HOLOPIS.COM, JAKARTA – Komisi Pemberantasan Korupsi (KPK) sampai saat ini masih menelusuri aliran dana Lukas Enembe yang dilaporkan untuk biaya makan dan minum.
Plt Deputi Penindakan dan Eksekusi, Asep Guntur mengatakan, pihaknya masih kesulitan untuk menelusuri dana makan dan minum yang setiap harinya bisa menghabiskan Rp 1 miliar.
“Karena kegiatannya kan satu provinsi, sebelum kemarin ada pemekaran provinsi ya, daerah otonomi baru/DOB,” kata Asep dalam keterangannya yang dikutip Holopis.com, Kamis (29/6).
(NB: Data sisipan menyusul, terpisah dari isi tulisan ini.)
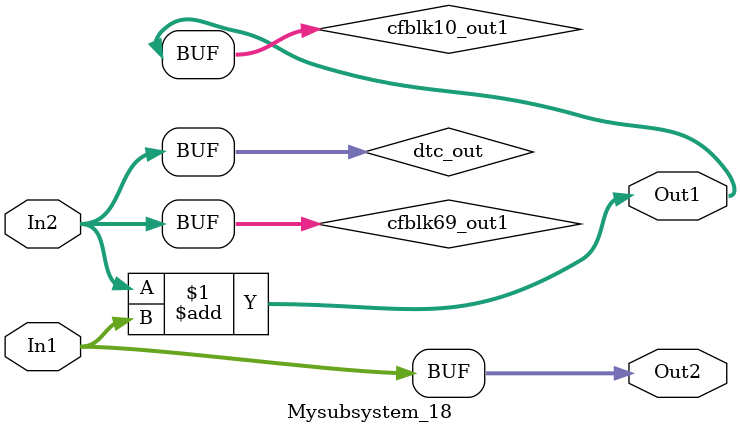
<source format=v>



`timescale 1 ns / 1 ns

module Mysubsystem_18
          (In1,
           In2,
           Out1,
           Out2);


  input   [7:0] In1;  // uint8
  input   [7:0] In2;  // uint8
  output  [7:0] Out1;  // uint8
  output  [7:0] Out2;  // uint8


  wire [7:0] dtc_out;  // ufix8
  wire [7:0] cfblk69_out1;  // uint8
  wire [7:0] cfblk10_out1;  // uint8


  assign dtc_out = In2;



  assign cfblk69_out1 = dtc_out;



  assign cfblk10_out1 = cfblk69_out1 + In1;



  assign Out1 = cfblk10_out1;

  assign Out2 = In1;

endmodule  // Mysubsystem_18


</source>
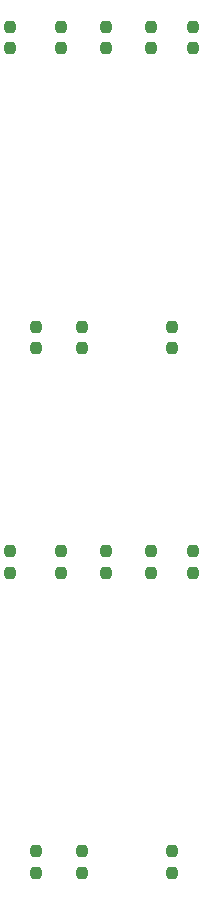
<source format=gbr>
%TF.GenerationSoftware,KiCad,Pcbnew,7.0.1*%
%TF.CreationDate,2023-05-14T01:33:17+09:00*%
%TF.ProjectId,___,62d8512e-6b69-4636-9164-5f7063625858,rev?*%
%TF.SameCoordinates,Original*%
%TF.FileFunction,Paste,Top*%
%TF.FilePolarity,Positive*%
%FSLAX46Y46*%
G04 Gerber Fmt 4.6, Leading zero omitted, Abs format (unit mm)*
G04 Created by KiCad (PCBNEW 7.0.1) date 2023-05-14 01:33:17*
%MOMM*%
%LPD*%
G01*
G04 APERTURE LIST*
G04 Aperture macros list*
%AMRoundRect*
0 Rectangle with rounded corners*
0 $1 Rounding radius*
0 $2 $3 $4 $5 $6 $7 $8 $9 X,Y pos of 4 corners*
0 Add a 4 corners polygon primitive as box body*
4,1,4,$2,$3,$4,$5,$6,$7,$8,$9,$2,$3,0*
0 Add four circle primitives for the rounded corners*
1,1,$1+$1,$2,$3*
1,1,$1+$1,$4,$5*
1,1,$1+$1,$6,$7*
1,1,$1+$1,$8,$9*
0 Add four rect primitives between the rounded corners*
20,1,$1+$1,$2,$3,$4,$5,0*
20,1,$1+$1,$4,$5,$6,$7,0*
20,1,$1+$1,$6,$7,$8,$9,0*
20,1,$1+$1,$8,$9,$2,$3,0*%
G04 Aperture macros list end*
%ADD10RoundRect,0.237500X0.237500X-0.250000X0.237500X0.250000X-0.237500X0.250000X-0.237500X-0.250000X0*%
%ADD11RoundRect,0.237500X-0.237500X0.250000X-0.237500X-0.250000X0.237500X-0.250000X0.237500X0.250000X0*%
G04 APERTURE END LIST*
D10*
%TO.C,R2*%
X223144500Y-78458500D03*
X223144500Y-76633500D03*
%TD*%
%TO.C,R2*%
X223144500Y-34040500D03*
X223144500Y-32215500D03*
%TD*%
%TO.C,R8*%
X228732500Y-103858500D03*
X228732500Y-102033500D03*
%TD*%
%TO.C,R8*%
X228732500Y-59440500D03*
X228732500Y-57615500D03*
%TD*%
D11*
%TO.C,R5*%
X215016500Y-76633500D03*
X215016500Y-78458500D03*
%TD*%
%TO.C,R5*%
X215016500Y-32215500D03*
X215016500Y-34040500D03*
%TD*%
D10*
%TO.C,R4*%
X226954500Y-78458500D03*
X226954500Y-76633500D03*
%TD*%
%TO.C,R4*%
X226954500Y-34040500D03*
X226954500Y-32215500D03*
%TD*%
D11*
%TO.C,R6*%
X219334500Y-32215500D03*
X219334500Y-34040500D03*
%TD*%
%TO.C,R6*%
X219334500Y-76633500D03*
X219334500Y-78458500D03*
%TD*%
D10*
%TO.C,R7*%
X221112500Y-103858500D03*
X221112500Y-102033500D03*
%TD*%
%TO.C,R7*%
X221112500Y-59440500D03*
X221112500Y-57615500D03*
%TD*%
%TO.C,R1*%
X230510500Y-34040500D03*
X230510500Y-32215500D03*
%TD*%
%TO.C,R1*%
X230510500Y-78458500D03*
X230510500Y-76633500D03*
%TD*%
%TO.C,R3*%
X217175500Y-59440500D03*
X217175500Y-57615500D03*
%TD*%
%TO.C,R3*%
X217175500Y-103858500D03*
X217175500Y-102033500D03*
%TD*%
M02*

</source>
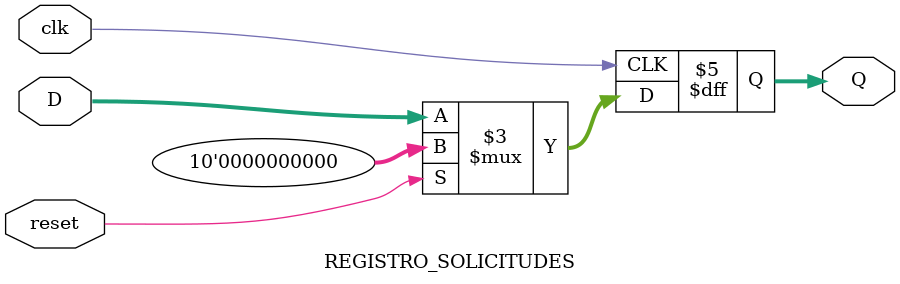
<source format=v>
/**
 * Registro para almacenar el estado de las solicitudes.
 *
 * @param in:D    La entrada de la informacion.
 * @param in:clk  La entrada del reloj.
 * @param out:Q   La salida de la informacion almacenada.
 */
module REGISTRO_SOLICITUDES (D, clk, Q, reset);
	input [9:0] D;
	input clk;
	input reset;
	output [9:0] Q;

	reg [9:0] Q;

	always@(posedge clk)
		if(reset)
			Q = 0;
		else 
			Q = D;
endmodule

</source>
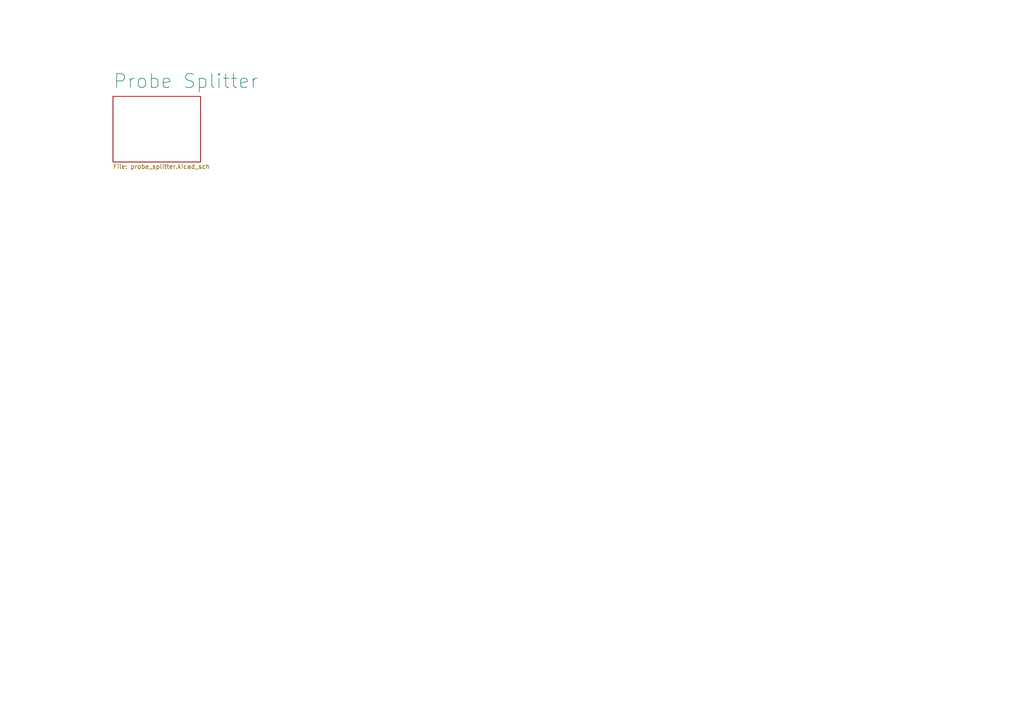
<source format=kicad_sch>
(kicad_sch
	(version 20231120)
	(generator "eeschema")
	(generator_version "8.0")
	(uuid "0286cab7-ab30-426b-8345-1f03e11d2c7c")
	(paper "A4")
	(lib_symbols)
	(sheet
		(at 32.766 27.94)
		(size 25.4 19.05)
		(fields_autoplaced yes)
		(stroke
			(width 0.1524)
			(type solid)
		)
		(fill
			(color 0 0 0 0.0000)
		)
		(uuid "fa193ee4-ad8b-446c-a743-1f65da52715e")
		(property "Sheetname" "Probe Splitter"
			(at 32.766 25.8634 0)
			(effects
				(font
					(size 4 4)
				)
				(justify left bottom)
			)
		)
		(property "Sheetfile" "probe_splitter.kicad_sch"
			(at 32.766 47.5746 0)
			(effects
				(font
					(size 1.27 1.27)
				)
				(justify left top)
			)
		)
		(instances
			(project "splitter"
				(path "/0286cab7-ab30-426b-8345-1f03e11d2c7c"
					(page "2")
				)
			)
		)
	)
	(sheet_instances
		(path "/"
			(page "1")
		)
	)
)
</source>
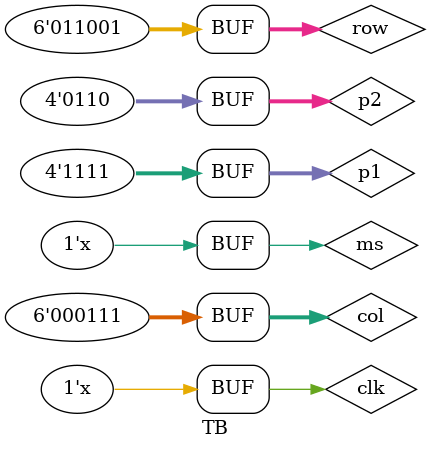
<source format=v>
`timescale 1ns / 1ps

module TB();
    reg [5:0] col = 7, row = 25;
    reg clk = 0, ms = 0;
    reg [3:0] p1 = 15, p2 = 6;
    wire [3:0] out_Red, out_Green, out_Blue;

    always begin
        #1 clk = ~clk;
    end

    always begin
        #2 ms = ~ms;
    end

    Draw_Over draw_over(
        .clock(clk),
        .ms(ms),
        .column_count(col),
        .row_count(row),
        .p1_score(p1),
        .p2_score(p2),
        
        .out_Red(out_Red),
        .out_Green(out_Green),
        .out_Blue(out_Blue)
    );
endmodule

</source>
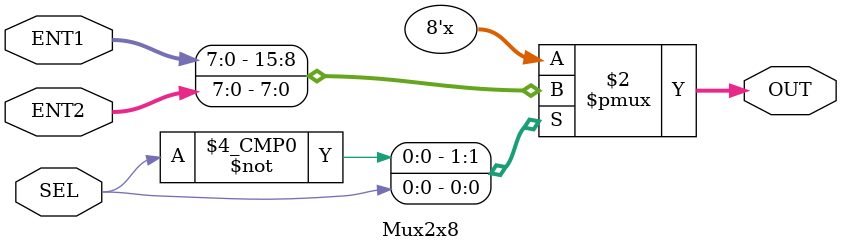
<source format=v>

module Mux2x8 (
    input [7:0] ENT1,
    input [7:0] ENT2,
    input SEL,
    output reg [7:0] OUT
);

always @(*) begin
    case (SEL)
        1'b0 : OUT = ENT1;
        1'b1 : OUT = ENT2; 
    endcase
end

endmodule
</source>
Permasalahan yang paling utama adalah karena lokasi yang dilaporkan Lukas Enembe terbilang sulit untuk diakses transportasi.
“Bisa ke pegunungan, mungkin juga ya karena dengan transportasi yang saat ini belum begitu lancar. Karena harus antarkabupaten dengan pesawat akhirnya mungkin menjadi ada kelebihan harga di situ,” ujarnya.
Asep pun menambahkan, upaya yang dilakukan penyidik pun saat ini mengklarifikasi satu persatu restoran yang dilaporkan oleh kader partai Demokrat itu.
“Kita sedang coba untuk klarifikasi, datang ke rumah makan apakah benar ini tanggal sekian pesan makan di sini, berapa banyaknya, jumlahnya. Kalau pun memang benar, apakah benar sampai Rp 1 miliar satu hari itu kan yang perlu kita klarifikasi,” jelasnya.
Sebelumnya diberitakan, Komisi Pemberantasan Korupsi (KPK) mengklaim bahwa Lukas Enembe telah memanfaatkan anggaran APBD sewaktu menjabat sebagai Gubernur Papua untuk kepentingan pribadinya.
Wakil Ketua KPK, Alexander Marwata mengungkapkan, kader partai Demokrat itu bahkan diketahui sempat berjudi di Singapura dengan modal dari hasi menyunat anggaran APBD.
“Dari sisi aliran dana itu yang mungkin bisa kita lihat sebesar besar dana yang digunakan oleh yang bersangkutan untuk berjudi. Dari mana dana-dana itu diperoleh sejauh ini memang sebagian besar berasal dari penyalahgunaan APBD,” kata Alex Selasa (27/6).
Menurut Alex, selama tiga tahun terakhir sejak tahun 2019 sampai 2022, Lukas Enembe selalu melaporkan penggunaan dana operasional mencapai Rp 1 triliun.
“Tiap tahun dana operasional yang bersangkutan itu Rp 1 triliun lebih. Itu jauh lebih tinggi dari ketentuan yang ditetapkan oleh Kementerian Dalam Negeri,” ungkapnya.